Gezi Direnişinde altı çocuğumuz, barbarca katledildi...

Öldürülen çocuklarımızın mahkemeleri bile halktan kaçırılarak, başka kentlere nakledildi... Ethem Sarısülük'ü birkaç metreden vurarak öldüren polis memuru ilk sorgusunda serbest bırakıldı. Ailesi hâlâ polis tehdidi altında...

Onlarca insanın gaz fişekleriyle, plastik mermilerle gözü çıkarıldı... 14 yaşında bir çocuk, bakkala ekmek almaya giderken kafasına saplanan gaz bombası yüzünden neredeyse 160 gündür komada... Binlerce insan yaralandı, sakat kalanlar oldu...

Yetmedi, Gezi Direnişi'ne katılanlar takip altına alındı. Yüzlerce insan tutuklandı, haklarında "terör örgütü" suçlamasıyla yargılanmaya başlandı. Tencere-tavayla protestoya katılan kadınlara bile ceza yağdırmak için komşuları tarafından ihbar edilmesi bizzat Başbakan tarafından istendi...

Bitmedi!.. Kendi halkına, kendi insanına bu barbarca saldırıyı yapan "çevik aslanlara" Başbakan aynen şu sözlerle sahip çıktı:

-Polisimiz destan yazmıştır!..

Pekii, bilin bakalım Başbakanlarının bu okşayan, sahip çıkan, yüreklendiren sözlerinden sonra ne oldu?..

-Destan yazan kahramanlara 24 maaş ikramiye verildi!..

Milleti kandıramazsınız

Dışişleri Bakanı sıfatlı muhteremin konuşmasının her satırında çarpıtma var, cingözlük var!..

Türkiye'deki gösterilerin Avrupa'dakilerle benzer olmasından onur duyduğunu söylüyor.

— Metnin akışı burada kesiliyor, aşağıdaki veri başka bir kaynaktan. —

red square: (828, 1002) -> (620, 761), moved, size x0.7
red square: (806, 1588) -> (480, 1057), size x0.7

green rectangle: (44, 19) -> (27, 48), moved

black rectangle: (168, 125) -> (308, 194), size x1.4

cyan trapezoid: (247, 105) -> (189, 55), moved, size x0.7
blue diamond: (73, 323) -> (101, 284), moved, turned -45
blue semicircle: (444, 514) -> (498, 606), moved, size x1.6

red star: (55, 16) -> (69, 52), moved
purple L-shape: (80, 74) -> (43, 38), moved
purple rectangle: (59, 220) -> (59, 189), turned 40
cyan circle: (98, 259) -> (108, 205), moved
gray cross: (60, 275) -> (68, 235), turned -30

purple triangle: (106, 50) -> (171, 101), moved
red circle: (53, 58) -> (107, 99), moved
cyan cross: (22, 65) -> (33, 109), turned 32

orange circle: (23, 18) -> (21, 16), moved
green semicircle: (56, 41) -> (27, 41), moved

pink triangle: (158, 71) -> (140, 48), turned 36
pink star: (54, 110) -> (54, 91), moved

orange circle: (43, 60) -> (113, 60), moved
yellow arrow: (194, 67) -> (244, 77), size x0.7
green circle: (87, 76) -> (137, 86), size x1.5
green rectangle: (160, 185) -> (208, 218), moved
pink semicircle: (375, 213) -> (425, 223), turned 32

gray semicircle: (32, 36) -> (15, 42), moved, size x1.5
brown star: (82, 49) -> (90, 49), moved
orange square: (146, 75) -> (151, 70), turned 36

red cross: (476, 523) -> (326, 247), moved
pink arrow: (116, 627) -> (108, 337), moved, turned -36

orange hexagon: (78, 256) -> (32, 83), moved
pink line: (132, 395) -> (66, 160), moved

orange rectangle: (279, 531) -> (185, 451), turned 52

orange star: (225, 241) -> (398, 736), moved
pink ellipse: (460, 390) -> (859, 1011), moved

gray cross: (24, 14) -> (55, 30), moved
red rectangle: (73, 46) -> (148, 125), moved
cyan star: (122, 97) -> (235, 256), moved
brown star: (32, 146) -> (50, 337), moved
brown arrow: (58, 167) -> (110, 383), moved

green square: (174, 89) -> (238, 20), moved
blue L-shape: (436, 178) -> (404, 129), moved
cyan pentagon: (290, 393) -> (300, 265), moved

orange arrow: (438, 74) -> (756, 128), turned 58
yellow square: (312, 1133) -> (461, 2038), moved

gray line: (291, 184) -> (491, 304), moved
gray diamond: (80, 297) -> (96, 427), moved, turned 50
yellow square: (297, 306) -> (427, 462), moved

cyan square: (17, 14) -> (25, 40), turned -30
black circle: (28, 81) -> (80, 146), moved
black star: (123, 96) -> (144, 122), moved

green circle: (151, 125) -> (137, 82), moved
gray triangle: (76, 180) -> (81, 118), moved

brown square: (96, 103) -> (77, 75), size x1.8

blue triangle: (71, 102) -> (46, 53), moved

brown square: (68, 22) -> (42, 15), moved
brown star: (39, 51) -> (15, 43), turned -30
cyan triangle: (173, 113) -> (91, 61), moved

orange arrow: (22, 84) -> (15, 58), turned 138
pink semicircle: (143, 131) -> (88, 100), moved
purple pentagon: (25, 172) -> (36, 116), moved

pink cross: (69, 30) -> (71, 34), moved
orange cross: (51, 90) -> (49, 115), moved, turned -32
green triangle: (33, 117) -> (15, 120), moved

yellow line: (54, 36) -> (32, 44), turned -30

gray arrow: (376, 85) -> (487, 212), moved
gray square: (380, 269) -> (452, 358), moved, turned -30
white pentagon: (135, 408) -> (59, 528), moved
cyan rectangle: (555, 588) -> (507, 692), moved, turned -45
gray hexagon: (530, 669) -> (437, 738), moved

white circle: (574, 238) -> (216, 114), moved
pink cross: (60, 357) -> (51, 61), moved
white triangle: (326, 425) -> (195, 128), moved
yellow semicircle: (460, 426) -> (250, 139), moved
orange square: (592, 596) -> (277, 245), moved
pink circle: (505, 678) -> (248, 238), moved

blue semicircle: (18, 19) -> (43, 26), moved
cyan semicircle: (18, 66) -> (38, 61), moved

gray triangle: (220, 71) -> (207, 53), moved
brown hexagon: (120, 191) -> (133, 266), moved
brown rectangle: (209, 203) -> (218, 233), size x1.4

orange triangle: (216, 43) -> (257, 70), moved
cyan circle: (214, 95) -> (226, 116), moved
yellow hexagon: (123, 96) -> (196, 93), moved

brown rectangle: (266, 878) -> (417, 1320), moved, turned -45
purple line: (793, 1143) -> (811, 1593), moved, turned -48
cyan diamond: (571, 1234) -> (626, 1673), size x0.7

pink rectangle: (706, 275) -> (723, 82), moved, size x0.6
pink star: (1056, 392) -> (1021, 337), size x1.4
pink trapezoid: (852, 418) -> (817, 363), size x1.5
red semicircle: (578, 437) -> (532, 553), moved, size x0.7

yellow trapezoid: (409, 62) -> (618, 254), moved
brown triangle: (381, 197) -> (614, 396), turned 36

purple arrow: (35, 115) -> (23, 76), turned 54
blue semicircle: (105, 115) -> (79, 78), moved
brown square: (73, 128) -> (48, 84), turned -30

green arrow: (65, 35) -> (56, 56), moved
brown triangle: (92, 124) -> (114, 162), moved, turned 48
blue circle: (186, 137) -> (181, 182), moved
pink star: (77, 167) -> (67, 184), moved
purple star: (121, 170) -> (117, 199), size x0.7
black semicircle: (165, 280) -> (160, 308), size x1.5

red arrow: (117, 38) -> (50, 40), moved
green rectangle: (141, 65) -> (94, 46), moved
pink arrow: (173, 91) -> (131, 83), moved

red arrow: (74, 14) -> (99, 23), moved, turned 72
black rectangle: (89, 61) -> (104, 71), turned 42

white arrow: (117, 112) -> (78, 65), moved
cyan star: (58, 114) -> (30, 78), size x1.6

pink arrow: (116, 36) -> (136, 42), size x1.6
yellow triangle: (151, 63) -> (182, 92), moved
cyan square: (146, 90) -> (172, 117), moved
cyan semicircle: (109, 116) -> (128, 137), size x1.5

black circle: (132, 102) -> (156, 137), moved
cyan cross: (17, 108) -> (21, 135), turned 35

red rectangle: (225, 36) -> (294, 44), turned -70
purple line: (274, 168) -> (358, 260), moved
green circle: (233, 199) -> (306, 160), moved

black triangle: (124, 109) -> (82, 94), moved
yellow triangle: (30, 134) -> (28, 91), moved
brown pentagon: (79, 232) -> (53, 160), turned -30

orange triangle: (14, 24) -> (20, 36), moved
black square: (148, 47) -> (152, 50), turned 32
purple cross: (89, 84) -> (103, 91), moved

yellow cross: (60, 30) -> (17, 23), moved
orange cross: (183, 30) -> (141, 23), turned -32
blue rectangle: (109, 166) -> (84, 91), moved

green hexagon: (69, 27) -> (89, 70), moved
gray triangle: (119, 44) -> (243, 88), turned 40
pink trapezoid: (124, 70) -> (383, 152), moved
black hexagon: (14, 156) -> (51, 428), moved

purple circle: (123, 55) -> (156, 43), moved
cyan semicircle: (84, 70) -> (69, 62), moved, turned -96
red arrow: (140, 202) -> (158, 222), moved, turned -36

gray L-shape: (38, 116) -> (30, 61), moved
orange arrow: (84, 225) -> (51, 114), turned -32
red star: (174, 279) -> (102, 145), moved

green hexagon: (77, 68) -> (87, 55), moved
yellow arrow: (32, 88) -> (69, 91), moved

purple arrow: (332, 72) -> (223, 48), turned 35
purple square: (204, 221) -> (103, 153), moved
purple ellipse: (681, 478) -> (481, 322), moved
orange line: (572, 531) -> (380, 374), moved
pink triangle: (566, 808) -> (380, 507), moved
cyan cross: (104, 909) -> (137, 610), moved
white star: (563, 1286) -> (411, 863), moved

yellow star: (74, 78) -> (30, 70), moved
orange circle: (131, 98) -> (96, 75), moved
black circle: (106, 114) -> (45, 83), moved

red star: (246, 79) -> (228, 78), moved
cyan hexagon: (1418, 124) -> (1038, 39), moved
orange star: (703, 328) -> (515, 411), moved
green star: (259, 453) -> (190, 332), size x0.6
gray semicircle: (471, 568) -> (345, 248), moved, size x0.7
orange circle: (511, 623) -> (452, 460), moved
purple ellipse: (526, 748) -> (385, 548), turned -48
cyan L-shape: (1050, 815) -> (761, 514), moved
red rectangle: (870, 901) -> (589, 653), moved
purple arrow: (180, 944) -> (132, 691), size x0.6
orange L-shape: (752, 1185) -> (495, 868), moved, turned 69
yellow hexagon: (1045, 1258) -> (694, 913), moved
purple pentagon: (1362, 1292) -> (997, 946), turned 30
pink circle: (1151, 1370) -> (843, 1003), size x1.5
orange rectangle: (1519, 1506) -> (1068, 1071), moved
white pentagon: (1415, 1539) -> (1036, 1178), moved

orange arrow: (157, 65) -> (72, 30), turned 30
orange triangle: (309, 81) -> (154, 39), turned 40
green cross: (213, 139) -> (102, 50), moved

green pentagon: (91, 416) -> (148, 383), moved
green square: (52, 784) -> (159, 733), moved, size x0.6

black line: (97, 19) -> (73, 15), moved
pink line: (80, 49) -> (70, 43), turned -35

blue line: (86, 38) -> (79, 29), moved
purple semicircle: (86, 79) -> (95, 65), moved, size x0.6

Ben Avrupa'da birkaç metreden göstericinin gözüne, kafasına nişan alınarak gaz bombası atıldığını hiç duymadım... Hele, yaşamların yitirildiği, binlerce yaralının olduğu bir gösteri sonrası "destan yazdılar" diyerek onlarca maaş ikramiye verildiğini hiç ama hiç duymadım!..

Türkiye basın özgürlüğünün, toplanma özgürlüğünün olmadığı ülkelerle karşılaştırılamaz diyor... Daha dün adalet bakanı "hapishanelerde yer kalmadı" açıklaması yaptı... O yer kalmayan hapishanelerde iktidar partisinin marifetiyle, 74 basın mensubu ile birlikte binlerce toplantı, yürüyüş hakkını kullanmak isteyen, gösteri yapan tutuklu yatıyor.

Her gün ülkenin bir yerinde gösteri yapmak isteyen öğrencilerin, çiftçilerin, işçilerin polis tarafından nasıl yerlerde sürüklendiğini gösteren fotoğraflar boy boy yayımlanıyor

Hadi, burada, ileri faşizmin insanları canından bezdirdiği bu güzelim ülkede, gazeteciler tartaklanmak, işini kaybetmek korkusuyla Başbakan ya da bakanlara, onları öfkelendirecek soru soramıyor diyelim... Bu muhteremin konuştuğu yerde, bir kişi olsun çıkıp, iki sözcük olsun etmedi mi?..

-Sayın bakan, ayıptır, siz bizi salak mı sanıyorsunuz... demedi mi?!